* **WHAT YOU NEED TO DO**
Return exactly the span of lines in the following data that opens with the line containing "sans flotteur (Pompe" and closes with the line containing "AVIS CLIENTS". Include nothing else.

RECORDS SHOWN Start Marker

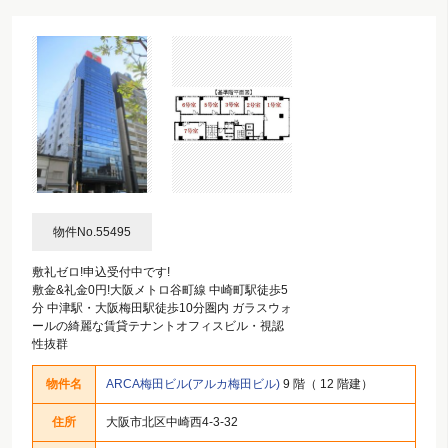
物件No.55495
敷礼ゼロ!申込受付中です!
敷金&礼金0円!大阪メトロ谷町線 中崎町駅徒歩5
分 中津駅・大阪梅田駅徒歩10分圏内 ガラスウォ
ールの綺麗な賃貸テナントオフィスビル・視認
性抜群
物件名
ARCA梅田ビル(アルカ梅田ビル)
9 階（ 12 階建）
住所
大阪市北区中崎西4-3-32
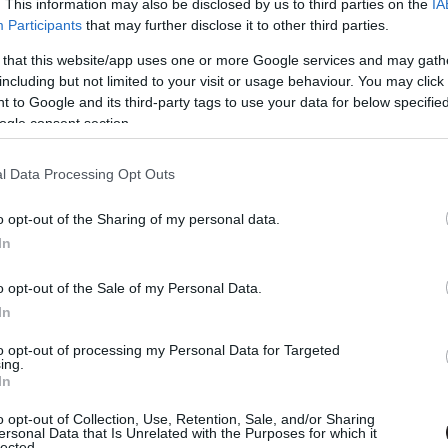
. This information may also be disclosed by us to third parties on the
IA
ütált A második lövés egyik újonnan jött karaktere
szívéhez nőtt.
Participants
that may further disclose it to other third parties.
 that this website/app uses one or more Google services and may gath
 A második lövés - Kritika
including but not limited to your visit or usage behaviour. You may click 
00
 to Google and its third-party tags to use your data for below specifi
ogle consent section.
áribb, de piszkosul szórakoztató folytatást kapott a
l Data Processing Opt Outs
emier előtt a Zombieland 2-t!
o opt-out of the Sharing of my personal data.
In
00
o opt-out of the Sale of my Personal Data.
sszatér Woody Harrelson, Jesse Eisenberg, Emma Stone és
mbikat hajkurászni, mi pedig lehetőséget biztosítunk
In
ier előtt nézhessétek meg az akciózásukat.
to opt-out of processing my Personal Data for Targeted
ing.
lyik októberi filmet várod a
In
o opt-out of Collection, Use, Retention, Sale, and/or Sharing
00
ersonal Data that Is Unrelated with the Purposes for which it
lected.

RECORDS SHOWN End Marker
RECORDS SHOWN Start Marker

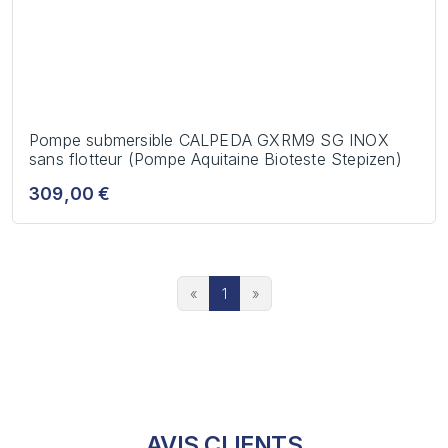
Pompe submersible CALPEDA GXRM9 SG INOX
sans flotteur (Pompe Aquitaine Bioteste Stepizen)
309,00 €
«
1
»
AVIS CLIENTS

RECORDS SHOWN End Marker

* **TASK RESULT**
sans flotteur (Pompe Aquitaine Bioteste Stepizen)
309,00 €
«
1
»
AVIS CLIENTS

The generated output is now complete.